Two potential issues with this:
# If a single message can be sent to multiple TaskInstances, then they each
will have their own offset for the message's SSP. These offsets will currently
be checkpointed independently of one another, which means that you could end up
with a single SystemConsumers being registered for the same SSP with multiple
different offsets.
# The MessageChooser.choose's returned envelope has a 1:1 mapping with a single
TaskInstance. There is currently no granularity that would allow a
MessageChooser to say "process this broadcast message for TaskInstance 7, but
not TaskInstance 4" in the container.
I'm not concerned about (2) because I can't come up with a really good reason
to support it, and if we wanted to, we could change the MessageChooser API
fairly easily.
(1) is a bit of a problem, though. One solution could be to iterate over all
SSP:offset mappings that we're going to register with the SystemConsumers, and
always register with only the smallest offset. If TaskInstance-1 had offset 7
for BroadcastStream1-partition-0 and TaskInstance-2 had offset 4 for
BroadcastStream1-partition-0, then the container would only register the
SystemConsumers with offset 4. This would mean that some TaskInstances would
experience duplication while others would not. This would be OK if we didn't
want to guarantee exactly-once messaging in the future.

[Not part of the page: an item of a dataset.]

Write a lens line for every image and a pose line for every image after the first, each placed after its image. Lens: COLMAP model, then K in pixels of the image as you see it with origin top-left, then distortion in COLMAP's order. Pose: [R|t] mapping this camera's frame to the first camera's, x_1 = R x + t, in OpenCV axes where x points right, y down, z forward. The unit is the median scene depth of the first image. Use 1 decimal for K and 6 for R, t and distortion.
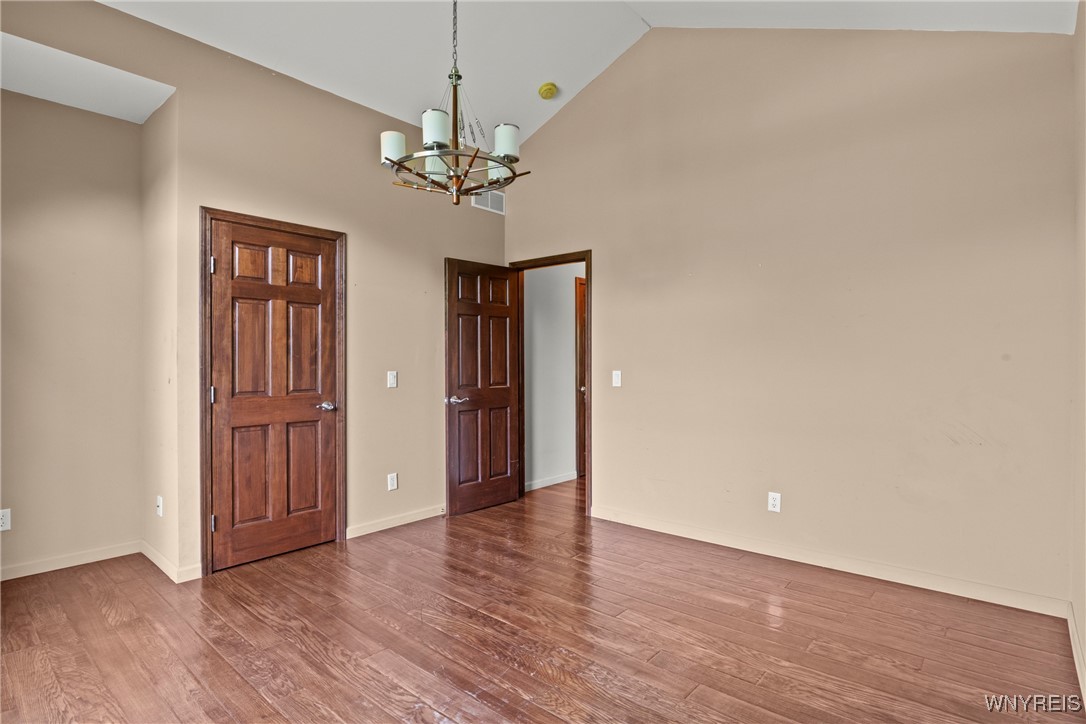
lens RADIAL K [[545.4, 0, 542.4], [0, 545.4, 364.5], [0, 0, 1]] dist [0.003114, -0.000835]
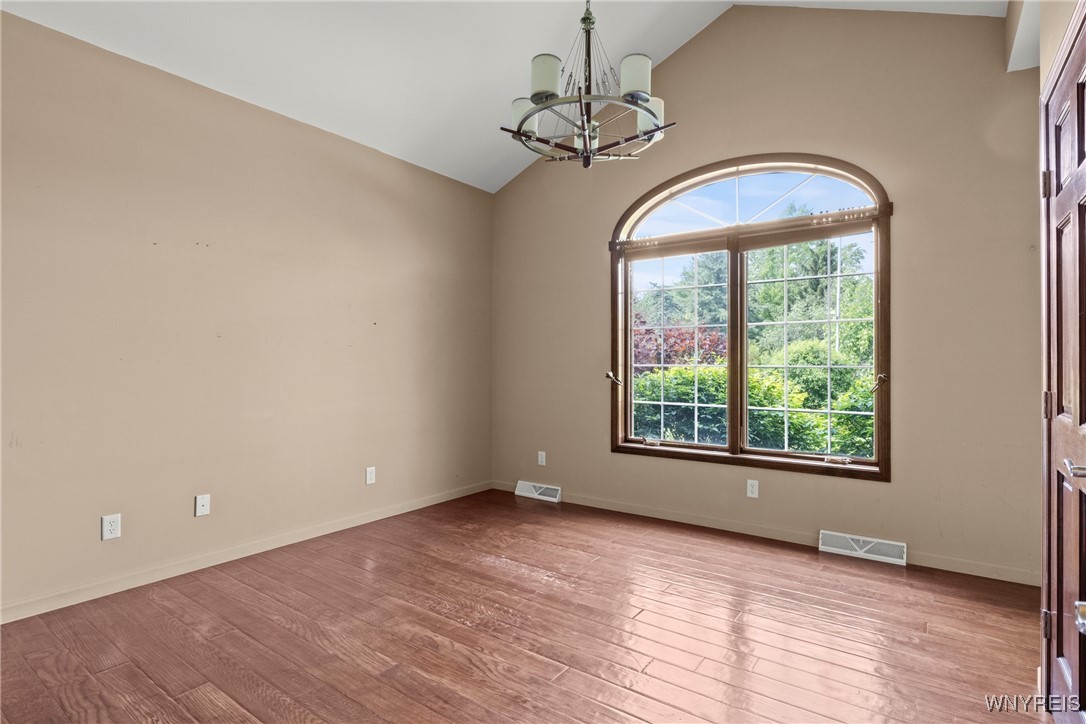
lens RADIAL K [[545.4, 0, 542.4], [0, 545.4, 364.5], [0, 0, 1]] dist [0.003114, -0.000835]
pose [[-0.996719, 0.002405, -0.080909, -0.020859], [0.002066, 0.999989, 0.004276, 0.011585], [0.080918, 0.004094, -0.996712, 2.077452]]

Even transactionality within a container won't help us with this approach.
Consider the case where TaskInstance-1 in our previous example was running in a
separate container from TaskInstance-2, prior to a job restart. Both could
transactionally commit their checkpoints to guarantee everyone in the container
has the same offset, but transactions won't help in cases where the commit has
to be coordinated across containers.
A work-around to remove message duplication in this scenario could be to have
the container filter out messages that are about to be processed by a
TaskInstance that's already seen them. In my original example, the container
knows that TaskInstance-1 has seen offset 7, so it could simply filter out any
messages from BroadcastStream1-partition-0 for TaskInstance-1 where the offset
is <= 7.
I *think* that this should work, but it seems like a lot of special-case logic.

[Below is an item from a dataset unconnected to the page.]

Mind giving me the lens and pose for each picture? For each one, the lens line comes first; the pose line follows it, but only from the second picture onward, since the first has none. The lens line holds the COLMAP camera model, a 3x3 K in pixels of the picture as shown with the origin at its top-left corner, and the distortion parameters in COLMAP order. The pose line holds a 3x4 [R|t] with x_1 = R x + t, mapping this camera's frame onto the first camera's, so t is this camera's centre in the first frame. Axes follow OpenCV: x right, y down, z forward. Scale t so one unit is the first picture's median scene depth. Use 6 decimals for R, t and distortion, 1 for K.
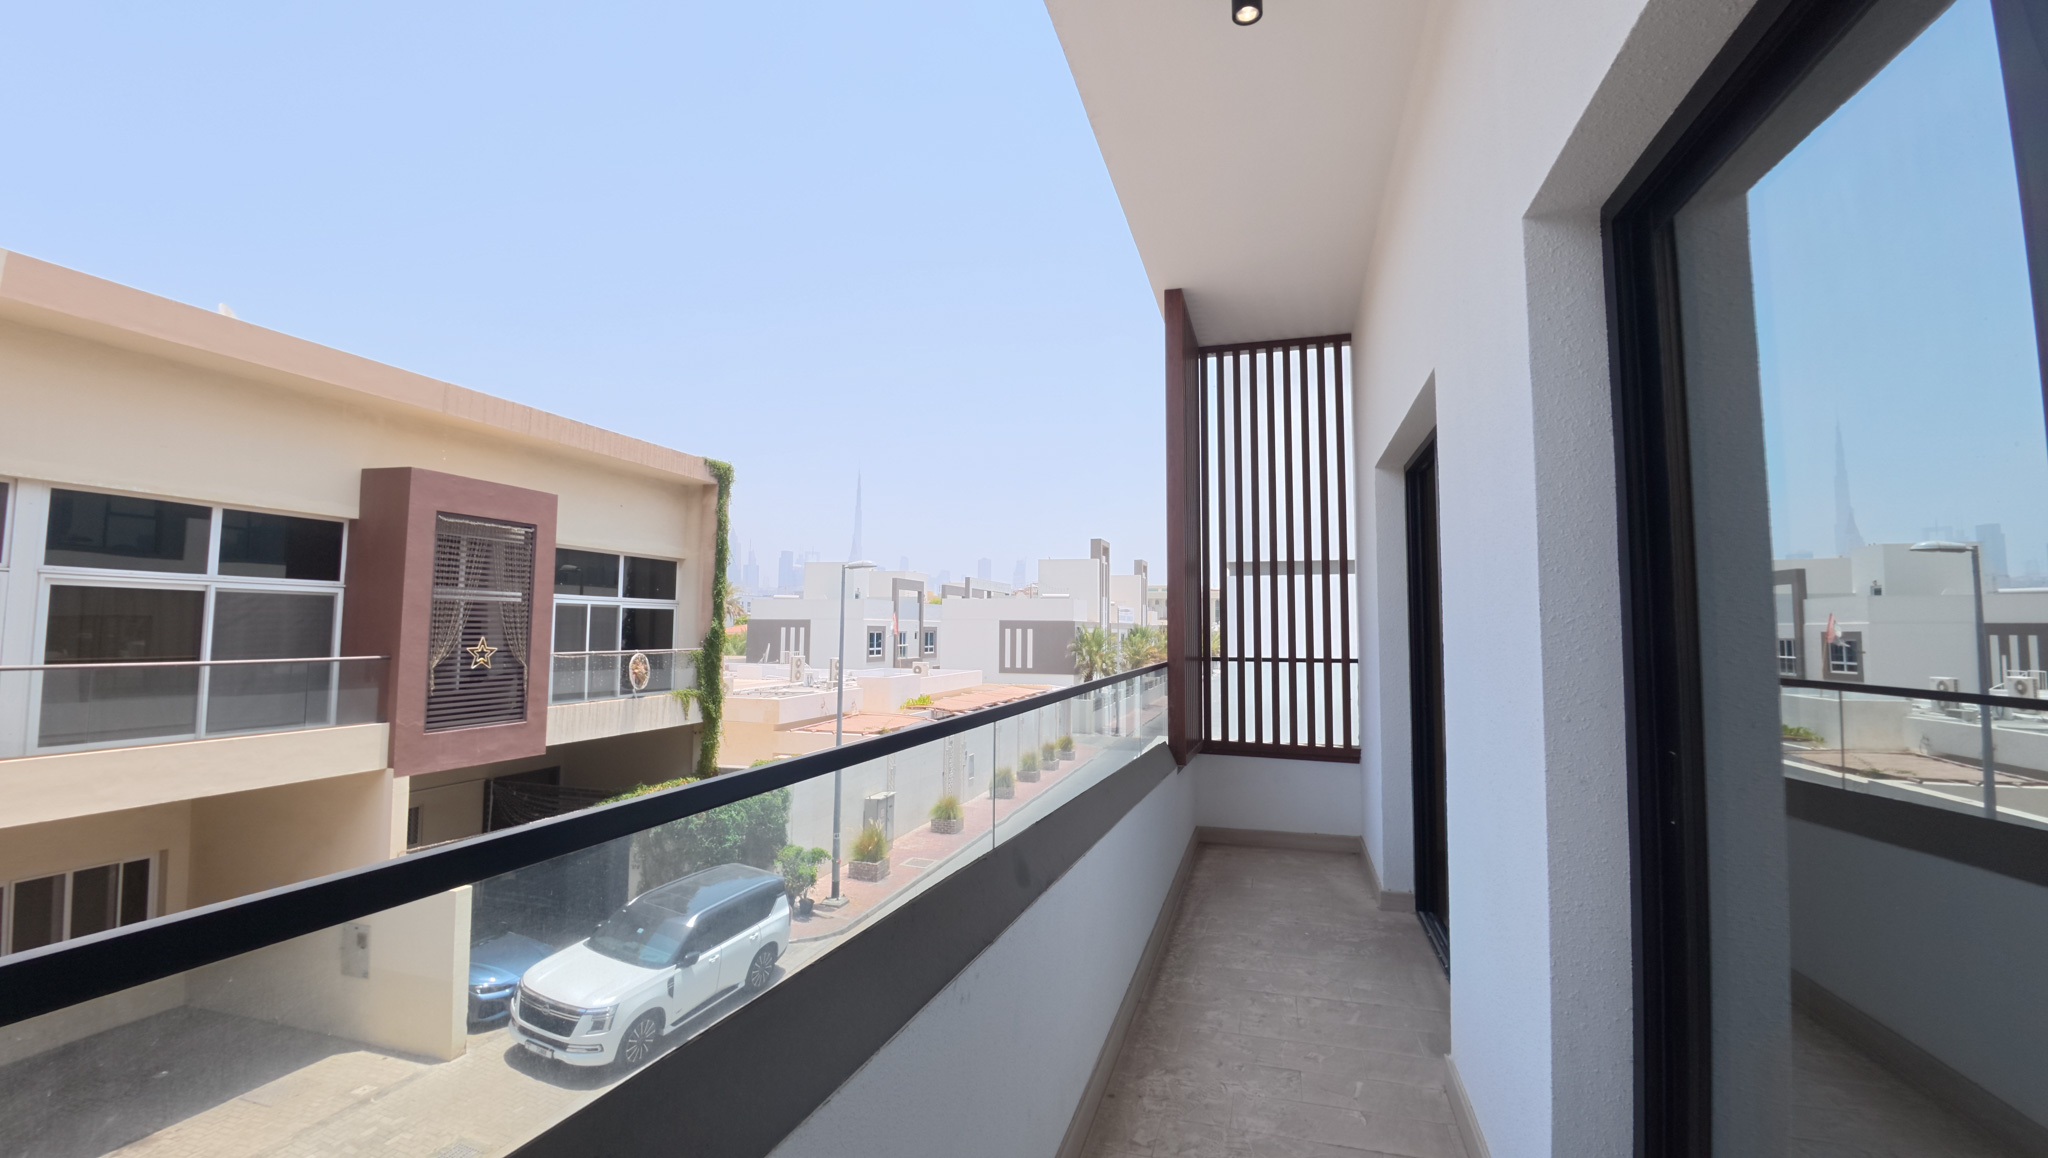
lens RADIAL K [[853.0, 0, 1018.9], [0, 853.0, 573.1], [0, 0, 1]] dist [0.013666, 0.000148]
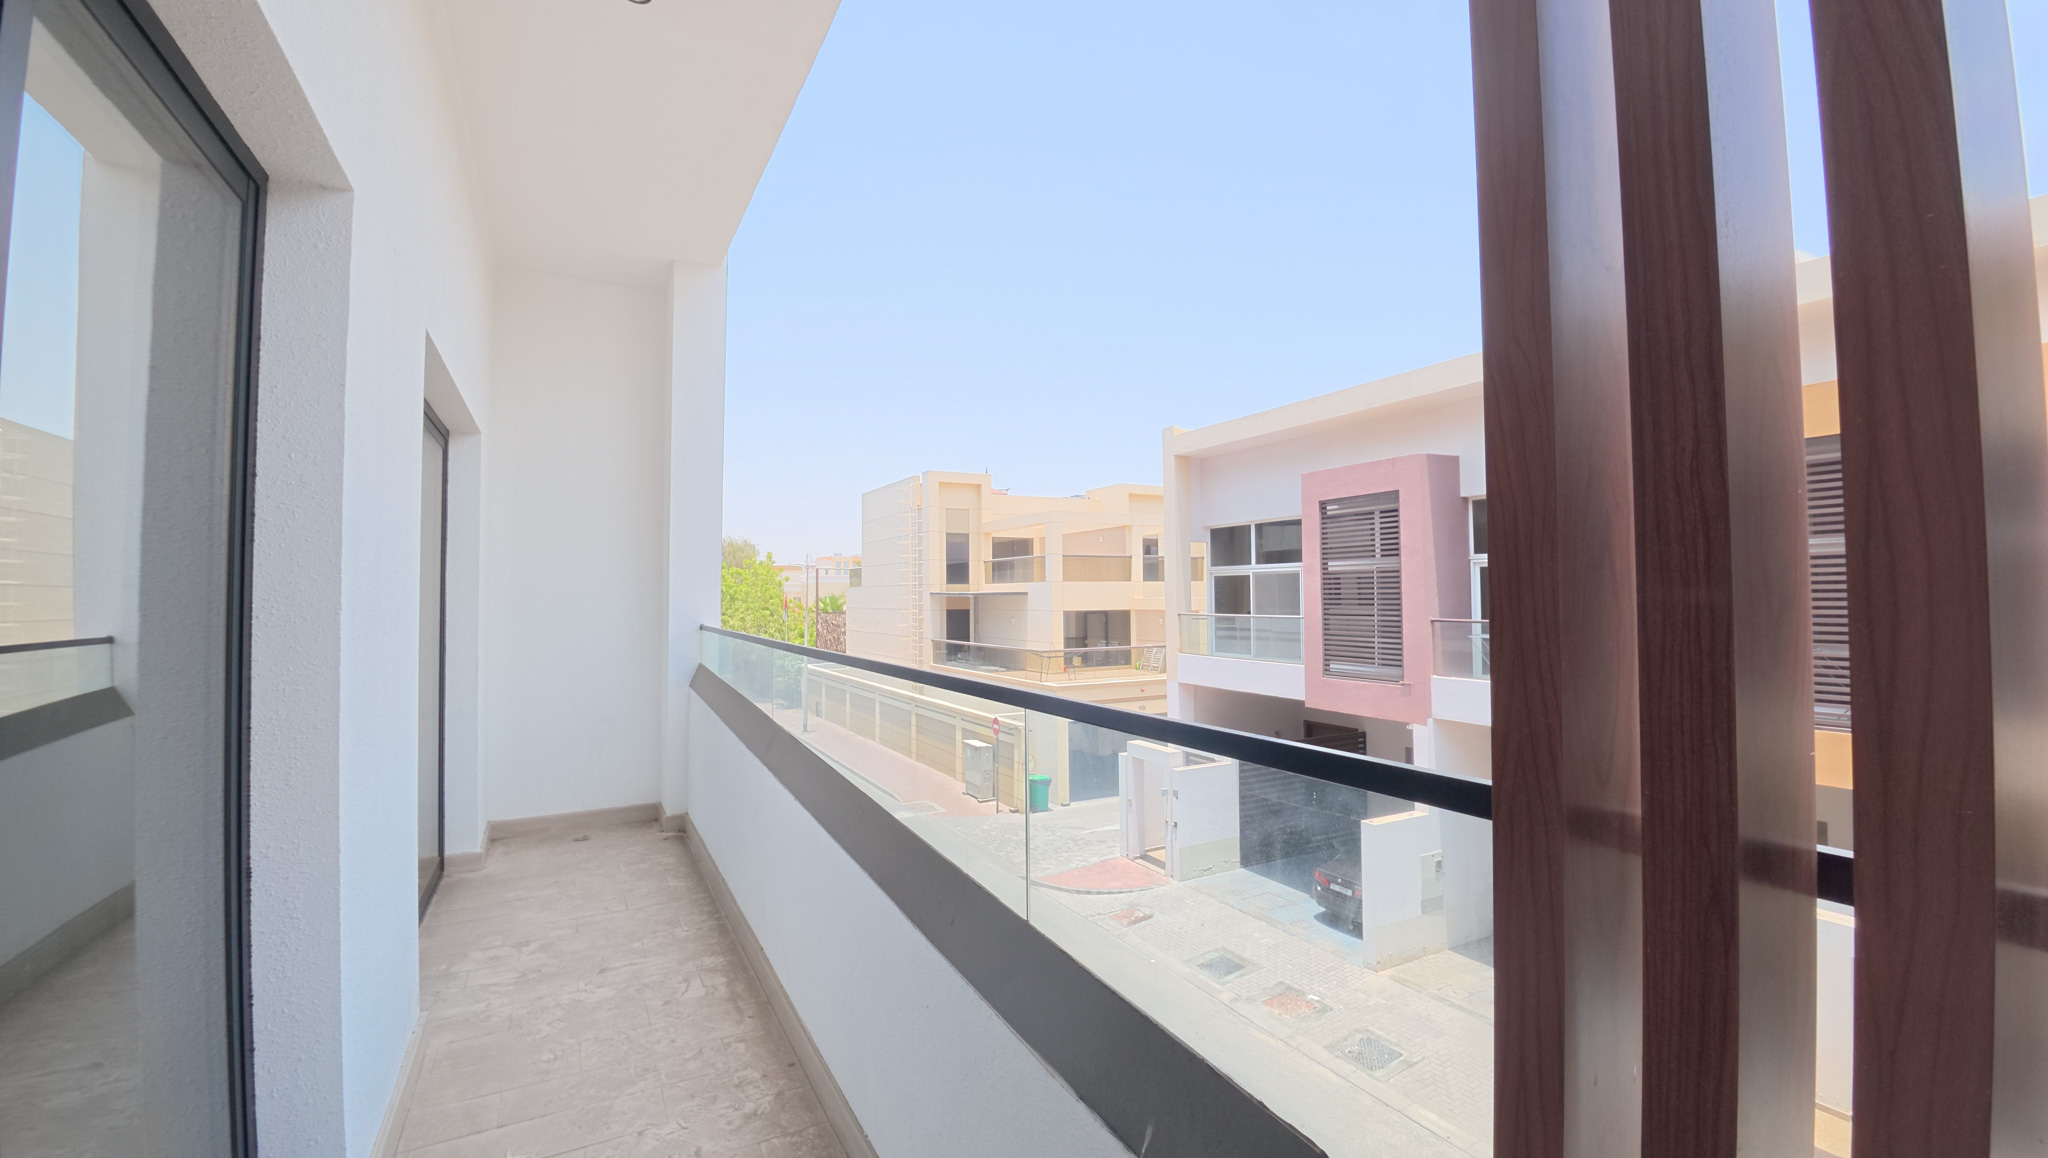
lens RADIAL K [[861.2, 0, 1017.4], [0, 861.2, 569.7], [0, 0, 1]] dist [0.016710, -0.000073]
pose [[-0.711739, -0.028803, -0.701853, 0.627678], [0.050621, 0.994458, -0.092144, 0.147702], [0.700617, -0.101111, -0.706337, 1.911246]]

I wonder if there's a more elegant solution. In addition, this approach would
require us to dictate a sort ordering to offsets, which we haven't committed to
so far (even though they are sorted in Kafka).
> Support assigning the same SSP to multiple tasknames
> ----------------------------------------------------
>
> Key: SAMZA-353
> URL: https://issues.apache.org/jira/browse/SAMZA-353
> Project: Samza
> Issue Type: Bug
> Components: container
> Affects Versions: 0.8.0
> Reporter: Jakob Homan
>
> Post SAMZA-123, it is possible to add the same SSP to multiple tasknames,
> although currently we check for this and error out if this is done. We
> should think through the implications of having the same SSP appear in
> multiple tasknames and support this if it makes sense.
> This could be used as a broadcast stream that's either added by Samza itself
> to each taskname, or individual groupers could do this as makes sense. Right
> now the container maintains a map of SSP to TaskInstance and delivers the ssp
> to that task instance. With this change, we'd need to change the map to SSP
> to Set[TaskInstance] and deliver the message to each TI in the set.